=== Ejercicio 1 ===
En la reseña sobre La postura del hijo, ¿a qué se dedica Cornelia?
=== Ejercicio 2 ===
Explica, por favor, en una a tres oraciones, por qué la reseña sobre La postura del hijo dice que Barbu se convierte en un espejo de la situación social de Rumania.

=== Fragmento seleccionado ===
____________

La postura del hijo

La postura del hijo

Arturo Aguilar

Cornelia (influyente arquitecta perteneciente a la clase alta de Rumania) entra a la estación de policía buscando a su hijo Barbu. Exige atención inmediata y una rápida respuesta de los oficiales de guardia mientras ignora por completo a la familia del niño que acaba de ser atropellado (y asesinado) por su hijo. Inmediatamente comienza a presionar (para después tratar de amenazar y/o extorsionar) a todo aquel que pueda para mantener a su hijo fuera de la cárcel.

En la Rumania actual, Barbu, un casi cuarentón, conduce su auto sobre el límite de velocidad cuando atropella a un niño. El niño muere poco después del accidente, y a Barbu le espera una seria condena. Pero su madre Cornelia hará hasta lo imposible porque esto no suceda.

Es la madre dominante, aprehensiva y controladora -la que se cuestiona qué tiene de raro el querer tener acceso libre a casa de su hijo o quien no lo deja ni hablar cuando le piden explicar algo- el eje de esta historia que, en el fondo, hace un retrato sobre la sociedad rumana actual, la cual intenta asimilar un sentimiento de culpa respecto a su pasado reciente mientras siguen reinando el uso de la corrupción, la prepotencia y los favores como moneda corriente para la clase alta.

Como contrapeso, Barbu enfrentará el dilema moral de lo sucedido, entre el cargo de conciencia de la muerte del niño y las presiones maternas para obedecerla y evitar ir a la cárcel. Así es como este hombre se convierte en un espejo de la compleja situación social en dicho país. Una representación profunda y atrevida, a ratos incómoda por el cinismo e inmoralidad con los que Cornelia se conduce por intereses personales y egoístas, que no es otra cosa que un retrato honesto, crudo y directo de una realidad.

____________

=== Datos para revisar ===
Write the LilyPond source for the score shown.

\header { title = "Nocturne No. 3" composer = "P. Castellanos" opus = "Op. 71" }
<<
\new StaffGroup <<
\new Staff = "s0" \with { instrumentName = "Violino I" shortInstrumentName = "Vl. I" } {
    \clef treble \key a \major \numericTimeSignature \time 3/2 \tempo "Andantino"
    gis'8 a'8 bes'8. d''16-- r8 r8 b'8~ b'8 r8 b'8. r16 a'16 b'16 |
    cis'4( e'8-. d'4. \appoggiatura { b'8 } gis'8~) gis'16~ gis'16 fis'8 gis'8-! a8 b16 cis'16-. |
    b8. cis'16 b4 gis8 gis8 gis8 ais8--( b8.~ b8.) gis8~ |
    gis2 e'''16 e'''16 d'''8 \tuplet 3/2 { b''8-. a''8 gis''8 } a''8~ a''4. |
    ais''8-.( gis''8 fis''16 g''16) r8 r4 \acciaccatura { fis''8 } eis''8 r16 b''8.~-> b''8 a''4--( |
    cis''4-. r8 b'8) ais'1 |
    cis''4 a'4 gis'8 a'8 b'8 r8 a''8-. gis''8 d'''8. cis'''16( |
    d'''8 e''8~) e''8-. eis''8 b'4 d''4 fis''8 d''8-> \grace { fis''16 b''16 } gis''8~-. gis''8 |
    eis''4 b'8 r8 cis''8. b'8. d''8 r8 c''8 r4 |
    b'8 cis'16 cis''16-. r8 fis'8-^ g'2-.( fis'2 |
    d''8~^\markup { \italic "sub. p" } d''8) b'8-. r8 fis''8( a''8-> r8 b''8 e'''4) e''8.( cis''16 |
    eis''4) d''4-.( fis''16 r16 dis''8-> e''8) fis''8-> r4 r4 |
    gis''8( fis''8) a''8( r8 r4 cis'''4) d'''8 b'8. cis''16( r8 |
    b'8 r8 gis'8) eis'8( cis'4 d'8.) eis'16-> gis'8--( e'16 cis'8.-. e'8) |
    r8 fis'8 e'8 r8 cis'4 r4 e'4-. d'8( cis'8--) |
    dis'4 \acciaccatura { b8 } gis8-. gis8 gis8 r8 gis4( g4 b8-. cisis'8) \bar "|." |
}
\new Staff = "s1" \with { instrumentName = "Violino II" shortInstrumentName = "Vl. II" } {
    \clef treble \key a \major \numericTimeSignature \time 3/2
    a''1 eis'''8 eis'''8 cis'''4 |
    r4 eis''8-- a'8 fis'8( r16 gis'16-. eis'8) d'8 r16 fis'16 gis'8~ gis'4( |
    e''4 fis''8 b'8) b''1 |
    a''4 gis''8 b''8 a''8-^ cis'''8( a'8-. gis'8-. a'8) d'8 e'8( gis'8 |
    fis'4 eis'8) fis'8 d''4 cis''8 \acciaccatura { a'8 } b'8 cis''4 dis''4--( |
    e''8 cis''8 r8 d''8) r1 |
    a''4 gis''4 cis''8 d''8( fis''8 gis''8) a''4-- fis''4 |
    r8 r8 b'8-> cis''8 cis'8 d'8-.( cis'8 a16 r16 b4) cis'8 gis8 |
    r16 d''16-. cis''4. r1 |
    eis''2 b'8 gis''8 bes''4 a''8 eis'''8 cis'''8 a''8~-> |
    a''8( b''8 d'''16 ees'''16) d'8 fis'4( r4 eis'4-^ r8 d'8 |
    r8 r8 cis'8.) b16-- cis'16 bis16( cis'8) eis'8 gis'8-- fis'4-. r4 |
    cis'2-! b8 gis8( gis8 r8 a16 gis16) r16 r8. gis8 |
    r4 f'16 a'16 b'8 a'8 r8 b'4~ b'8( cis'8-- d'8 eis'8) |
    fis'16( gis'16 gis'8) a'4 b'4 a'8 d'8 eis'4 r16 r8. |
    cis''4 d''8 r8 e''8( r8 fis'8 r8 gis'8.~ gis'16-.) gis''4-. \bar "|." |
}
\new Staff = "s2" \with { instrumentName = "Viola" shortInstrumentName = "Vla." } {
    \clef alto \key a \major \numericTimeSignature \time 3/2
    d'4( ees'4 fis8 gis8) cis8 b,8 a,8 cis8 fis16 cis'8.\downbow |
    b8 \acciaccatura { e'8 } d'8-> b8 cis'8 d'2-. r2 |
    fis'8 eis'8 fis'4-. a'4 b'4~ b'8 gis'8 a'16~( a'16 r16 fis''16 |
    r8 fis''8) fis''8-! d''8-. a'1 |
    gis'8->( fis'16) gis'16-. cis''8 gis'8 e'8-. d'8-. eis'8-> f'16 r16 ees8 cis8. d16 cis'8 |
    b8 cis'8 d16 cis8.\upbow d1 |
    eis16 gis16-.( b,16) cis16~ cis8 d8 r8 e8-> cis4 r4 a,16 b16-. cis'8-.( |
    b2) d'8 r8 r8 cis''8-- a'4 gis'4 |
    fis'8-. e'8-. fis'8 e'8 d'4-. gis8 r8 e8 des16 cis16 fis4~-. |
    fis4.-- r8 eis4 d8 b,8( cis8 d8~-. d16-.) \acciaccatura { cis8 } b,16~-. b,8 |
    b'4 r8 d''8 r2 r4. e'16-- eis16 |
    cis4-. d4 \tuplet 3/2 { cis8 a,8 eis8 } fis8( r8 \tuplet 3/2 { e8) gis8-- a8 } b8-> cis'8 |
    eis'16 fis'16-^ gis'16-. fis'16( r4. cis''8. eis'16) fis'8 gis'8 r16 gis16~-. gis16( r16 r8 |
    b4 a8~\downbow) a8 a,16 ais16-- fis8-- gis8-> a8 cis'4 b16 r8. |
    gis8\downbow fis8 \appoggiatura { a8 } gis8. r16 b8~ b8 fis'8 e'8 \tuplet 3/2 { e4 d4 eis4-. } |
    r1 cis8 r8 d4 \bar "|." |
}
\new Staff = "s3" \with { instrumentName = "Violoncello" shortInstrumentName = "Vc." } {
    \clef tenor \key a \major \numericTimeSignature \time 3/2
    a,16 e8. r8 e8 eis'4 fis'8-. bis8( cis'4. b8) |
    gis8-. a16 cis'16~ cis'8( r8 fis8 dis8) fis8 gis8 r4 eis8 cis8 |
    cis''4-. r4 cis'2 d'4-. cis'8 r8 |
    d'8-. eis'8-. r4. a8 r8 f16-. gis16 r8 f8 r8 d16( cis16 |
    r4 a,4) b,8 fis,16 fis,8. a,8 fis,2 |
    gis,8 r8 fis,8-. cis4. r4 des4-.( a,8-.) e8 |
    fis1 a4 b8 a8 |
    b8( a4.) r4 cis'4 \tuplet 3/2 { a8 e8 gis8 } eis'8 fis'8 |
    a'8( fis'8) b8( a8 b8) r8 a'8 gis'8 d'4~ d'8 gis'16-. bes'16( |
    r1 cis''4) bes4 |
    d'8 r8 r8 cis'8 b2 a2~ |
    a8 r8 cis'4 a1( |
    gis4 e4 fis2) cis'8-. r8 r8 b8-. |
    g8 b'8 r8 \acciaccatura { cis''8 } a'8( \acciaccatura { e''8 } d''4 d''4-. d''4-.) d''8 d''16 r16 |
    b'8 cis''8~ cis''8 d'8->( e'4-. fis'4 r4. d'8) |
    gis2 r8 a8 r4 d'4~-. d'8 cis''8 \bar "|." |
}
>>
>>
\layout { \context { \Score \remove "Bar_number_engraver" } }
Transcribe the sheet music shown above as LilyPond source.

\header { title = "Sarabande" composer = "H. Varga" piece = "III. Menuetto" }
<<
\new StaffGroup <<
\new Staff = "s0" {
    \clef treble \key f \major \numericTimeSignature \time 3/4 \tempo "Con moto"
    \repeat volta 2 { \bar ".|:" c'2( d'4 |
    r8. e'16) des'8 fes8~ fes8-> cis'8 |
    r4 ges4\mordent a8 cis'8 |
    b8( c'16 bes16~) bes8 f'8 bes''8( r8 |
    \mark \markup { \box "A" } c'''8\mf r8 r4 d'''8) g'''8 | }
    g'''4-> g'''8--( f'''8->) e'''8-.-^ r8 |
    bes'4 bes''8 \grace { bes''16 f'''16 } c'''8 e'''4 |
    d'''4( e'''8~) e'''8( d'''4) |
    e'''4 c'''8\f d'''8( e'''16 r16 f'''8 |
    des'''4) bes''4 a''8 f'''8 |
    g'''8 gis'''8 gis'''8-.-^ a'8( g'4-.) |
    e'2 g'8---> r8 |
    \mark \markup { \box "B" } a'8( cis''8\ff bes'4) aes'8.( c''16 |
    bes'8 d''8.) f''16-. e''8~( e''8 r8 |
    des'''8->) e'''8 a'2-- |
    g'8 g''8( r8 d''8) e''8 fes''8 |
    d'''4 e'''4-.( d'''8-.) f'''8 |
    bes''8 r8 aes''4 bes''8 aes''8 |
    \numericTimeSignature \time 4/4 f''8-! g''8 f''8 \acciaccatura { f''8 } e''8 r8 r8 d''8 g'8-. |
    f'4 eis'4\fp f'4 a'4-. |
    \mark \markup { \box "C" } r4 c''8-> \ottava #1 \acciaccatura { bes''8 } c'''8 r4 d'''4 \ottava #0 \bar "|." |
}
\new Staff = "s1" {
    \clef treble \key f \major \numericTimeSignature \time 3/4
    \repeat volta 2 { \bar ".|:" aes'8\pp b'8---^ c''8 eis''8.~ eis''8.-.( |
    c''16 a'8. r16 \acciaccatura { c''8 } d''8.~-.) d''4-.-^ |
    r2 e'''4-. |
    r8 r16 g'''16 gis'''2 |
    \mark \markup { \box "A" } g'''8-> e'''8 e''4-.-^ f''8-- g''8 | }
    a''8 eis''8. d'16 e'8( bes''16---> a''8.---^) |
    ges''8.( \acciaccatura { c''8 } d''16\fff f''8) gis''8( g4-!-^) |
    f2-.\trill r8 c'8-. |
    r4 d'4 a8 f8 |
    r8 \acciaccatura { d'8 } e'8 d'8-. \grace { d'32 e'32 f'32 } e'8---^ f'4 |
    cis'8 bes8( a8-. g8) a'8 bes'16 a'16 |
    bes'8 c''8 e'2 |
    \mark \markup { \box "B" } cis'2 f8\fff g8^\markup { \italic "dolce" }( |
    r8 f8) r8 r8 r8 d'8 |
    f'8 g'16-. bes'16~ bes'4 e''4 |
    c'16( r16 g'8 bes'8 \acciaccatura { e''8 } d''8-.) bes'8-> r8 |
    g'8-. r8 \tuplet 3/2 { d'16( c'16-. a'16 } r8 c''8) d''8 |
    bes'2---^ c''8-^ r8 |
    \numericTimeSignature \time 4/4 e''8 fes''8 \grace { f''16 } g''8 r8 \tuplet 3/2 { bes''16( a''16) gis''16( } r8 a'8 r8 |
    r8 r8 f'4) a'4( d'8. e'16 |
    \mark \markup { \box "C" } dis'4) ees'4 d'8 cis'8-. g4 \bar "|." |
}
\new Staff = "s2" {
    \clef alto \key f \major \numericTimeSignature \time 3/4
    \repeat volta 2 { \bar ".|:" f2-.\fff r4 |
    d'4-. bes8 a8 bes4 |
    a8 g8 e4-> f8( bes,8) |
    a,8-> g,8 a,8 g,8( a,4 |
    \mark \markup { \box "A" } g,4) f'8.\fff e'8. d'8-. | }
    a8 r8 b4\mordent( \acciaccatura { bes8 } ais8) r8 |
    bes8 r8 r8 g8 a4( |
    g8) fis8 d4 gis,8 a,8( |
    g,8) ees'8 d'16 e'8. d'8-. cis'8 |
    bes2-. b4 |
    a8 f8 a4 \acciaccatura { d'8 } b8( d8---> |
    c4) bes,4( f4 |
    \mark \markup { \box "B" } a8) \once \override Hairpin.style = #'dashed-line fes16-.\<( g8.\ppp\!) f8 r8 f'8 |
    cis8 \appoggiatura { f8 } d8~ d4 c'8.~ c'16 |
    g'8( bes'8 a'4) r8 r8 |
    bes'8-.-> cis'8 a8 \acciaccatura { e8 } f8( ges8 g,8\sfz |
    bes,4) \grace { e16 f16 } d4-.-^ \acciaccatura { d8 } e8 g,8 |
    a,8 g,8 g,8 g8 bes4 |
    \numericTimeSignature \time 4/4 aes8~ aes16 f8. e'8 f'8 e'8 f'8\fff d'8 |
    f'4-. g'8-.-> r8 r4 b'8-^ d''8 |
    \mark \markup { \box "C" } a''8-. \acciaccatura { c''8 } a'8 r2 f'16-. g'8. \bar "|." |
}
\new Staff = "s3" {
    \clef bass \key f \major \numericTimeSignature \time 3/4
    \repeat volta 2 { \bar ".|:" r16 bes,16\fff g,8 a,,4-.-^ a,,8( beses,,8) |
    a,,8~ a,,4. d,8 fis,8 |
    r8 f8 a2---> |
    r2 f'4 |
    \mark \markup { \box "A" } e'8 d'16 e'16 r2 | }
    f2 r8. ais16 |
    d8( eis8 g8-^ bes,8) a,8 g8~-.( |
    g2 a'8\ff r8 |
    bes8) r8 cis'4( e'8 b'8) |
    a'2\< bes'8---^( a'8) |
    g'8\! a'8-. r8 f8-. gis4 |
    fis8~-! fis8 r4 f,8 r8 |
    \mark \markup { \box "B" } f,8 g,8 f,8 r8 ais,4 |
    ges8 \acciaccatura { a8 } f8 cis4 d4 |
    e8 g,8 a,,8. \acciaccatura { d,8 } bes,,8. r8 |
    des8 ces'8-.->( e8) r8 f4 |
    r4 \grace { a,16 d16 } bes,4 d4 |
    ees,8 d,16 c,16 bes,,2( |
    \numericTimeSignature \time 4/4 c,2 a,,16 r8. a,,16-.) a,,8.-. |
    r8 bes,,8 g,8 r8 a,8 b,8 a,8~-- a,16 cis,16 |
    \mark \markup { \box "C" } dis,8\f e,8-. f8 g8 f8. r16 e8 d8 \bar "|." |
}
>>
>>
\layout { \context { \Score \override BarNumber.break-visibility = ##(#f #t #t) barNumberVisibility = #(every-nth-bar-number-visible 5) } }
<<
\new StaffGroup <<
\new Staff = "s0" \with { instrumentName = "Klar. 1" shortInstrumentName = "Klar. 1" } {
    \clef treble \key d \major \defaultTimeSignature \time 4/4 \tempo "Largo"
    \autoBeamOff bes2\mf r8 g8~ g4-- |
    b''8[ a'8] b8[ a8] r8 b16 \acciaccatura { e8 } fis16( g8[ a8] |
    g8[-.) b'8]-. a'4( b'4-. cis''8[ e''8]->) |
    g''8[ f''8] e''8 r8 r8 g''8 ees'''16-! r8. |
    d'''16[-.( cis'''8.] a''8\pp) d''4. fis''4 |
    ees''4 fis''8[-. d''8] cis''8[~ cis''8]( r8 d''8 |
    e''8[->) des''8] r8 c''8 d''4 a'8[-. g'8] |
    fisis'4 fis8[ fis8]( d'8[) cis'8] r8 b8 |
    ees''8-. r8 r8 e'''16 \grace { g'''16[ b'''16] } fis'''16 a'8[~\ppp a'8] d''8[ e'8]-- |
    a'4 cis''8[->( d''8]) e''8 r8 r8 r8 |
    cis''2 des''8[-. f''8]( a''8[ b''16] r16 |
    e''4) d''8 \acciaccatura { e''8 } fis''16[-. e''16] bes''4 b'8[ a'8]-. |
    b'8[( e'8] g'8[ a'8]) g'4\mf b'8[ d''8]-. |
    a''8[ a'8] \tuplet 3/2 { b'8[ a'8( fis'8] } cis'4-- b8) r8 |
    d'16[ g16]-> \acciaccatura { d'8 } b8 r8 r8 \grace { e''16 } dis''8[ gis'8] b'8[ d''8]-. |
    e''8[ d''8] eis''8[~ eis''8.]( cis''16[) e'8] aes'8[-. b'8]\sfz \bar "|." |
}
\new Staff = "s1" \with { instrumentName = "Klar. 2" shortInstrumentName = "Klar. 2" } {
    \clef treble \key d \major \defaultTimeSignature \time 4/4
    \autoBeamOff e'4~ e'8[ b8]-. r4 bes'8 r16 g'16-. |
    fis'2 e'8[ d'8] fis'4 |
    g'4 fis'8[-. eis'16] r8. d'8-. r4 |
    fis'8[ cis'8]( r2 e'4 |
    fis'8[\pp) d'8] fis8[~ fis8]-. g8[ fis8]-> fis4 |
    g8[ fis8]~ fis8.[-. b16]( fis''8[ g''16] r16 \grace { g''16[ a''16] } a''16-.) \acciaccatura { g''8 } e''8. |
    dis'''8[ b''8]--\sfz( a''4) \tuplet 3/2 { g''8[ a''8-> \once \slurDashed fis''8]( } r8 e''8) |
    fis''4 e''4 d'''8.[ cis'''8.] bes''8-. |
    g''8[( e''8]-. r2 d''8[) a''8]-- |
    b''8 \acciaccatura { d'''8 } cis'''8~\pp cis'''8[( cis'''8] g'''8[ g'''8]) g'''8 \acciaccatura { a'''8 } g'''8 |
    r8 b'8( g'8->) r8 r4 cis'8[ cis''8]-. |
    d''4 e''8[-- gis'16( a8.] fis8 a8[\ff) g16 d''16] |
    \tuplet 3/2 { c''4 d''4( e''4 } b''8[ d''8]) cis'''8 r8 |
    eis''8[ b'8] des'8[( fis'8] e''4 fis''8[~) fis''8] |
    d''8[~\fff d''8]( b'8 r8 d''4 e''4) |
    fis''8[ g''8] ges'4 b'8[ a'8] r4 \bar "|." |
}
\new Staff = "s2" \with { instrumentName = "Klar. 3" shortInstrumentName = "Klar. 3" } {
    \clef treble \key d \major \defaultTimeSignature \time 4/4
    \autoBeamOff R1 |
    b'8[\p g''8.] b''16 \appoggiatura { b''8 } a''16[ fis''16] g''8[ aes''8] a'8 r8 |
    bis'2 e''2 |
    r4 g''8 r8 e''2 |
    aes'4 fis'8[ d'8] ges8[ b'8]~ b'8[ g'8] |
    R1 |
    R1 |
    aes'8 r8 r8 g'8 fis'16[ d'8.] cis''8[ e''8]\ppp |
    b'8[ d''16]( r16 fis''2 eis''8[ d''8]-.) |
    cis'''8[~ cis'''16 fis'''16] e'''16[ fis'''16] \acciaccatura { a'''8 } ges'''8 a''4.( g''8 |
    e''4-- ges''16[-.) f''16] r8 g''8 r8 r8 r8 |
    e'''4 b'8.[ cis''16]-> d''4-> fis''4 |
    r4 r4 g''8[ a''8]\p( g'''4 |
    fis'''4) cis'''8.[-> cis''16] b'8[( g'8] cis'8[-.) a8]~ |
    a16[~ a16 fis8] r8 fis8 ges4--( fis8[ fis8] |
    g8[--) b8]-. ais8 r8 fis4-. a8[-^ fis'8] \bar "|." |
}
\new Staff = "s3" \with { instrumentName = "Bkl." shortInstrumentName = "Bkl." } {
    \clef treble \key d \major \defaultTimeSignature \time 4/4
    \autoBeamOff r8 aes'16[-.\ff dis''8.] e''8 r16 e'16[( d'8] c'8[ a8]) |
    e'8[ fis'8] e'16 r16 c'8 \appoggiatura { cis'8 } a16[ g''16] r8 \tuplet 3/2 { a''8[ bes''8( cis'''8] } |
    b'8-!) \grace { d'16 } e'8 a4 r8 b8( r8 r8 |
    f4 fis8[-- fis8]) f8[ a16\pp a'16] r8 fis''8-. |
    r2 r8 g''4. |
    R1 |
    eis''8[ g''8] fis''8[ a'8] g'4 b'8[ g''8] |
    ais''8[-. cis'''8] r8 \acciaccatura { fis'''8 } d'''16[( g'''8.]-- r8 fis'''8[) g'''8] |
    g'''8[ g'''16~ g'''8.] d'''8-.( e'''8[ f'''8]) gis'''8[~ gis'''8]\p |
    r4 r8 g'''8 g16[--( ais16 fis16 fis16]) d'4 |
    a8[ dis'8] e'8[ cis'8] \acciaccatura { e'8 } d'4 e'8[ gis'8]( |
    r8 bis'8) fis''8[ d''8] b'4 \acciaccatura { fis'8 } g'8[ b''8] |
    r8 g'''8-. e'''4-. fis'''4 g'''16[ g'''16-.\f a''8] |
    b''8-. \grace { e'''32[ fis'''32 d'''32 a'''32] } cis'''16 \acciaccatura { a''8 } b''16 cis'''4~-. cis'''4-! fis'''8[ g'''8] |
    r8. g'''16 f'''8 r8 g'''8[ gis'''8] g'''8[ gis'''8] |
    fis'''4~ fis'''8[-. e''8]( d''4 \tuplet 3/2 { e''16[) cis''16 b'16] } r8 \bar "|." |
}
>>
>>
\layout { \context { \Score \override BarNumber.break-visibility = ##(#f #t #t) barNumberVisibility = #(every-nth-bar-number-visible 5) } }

____________

=== Respuesta 1 ===
Es arquitecta.

=== Respuesta 2 ===
Porque enfrenta el dilema moral de lo sucedido. Se debate entre el cargo de conciencia por la muerte del niño y las presiones de su madre para que la obedezca y evite ir a la cárcel.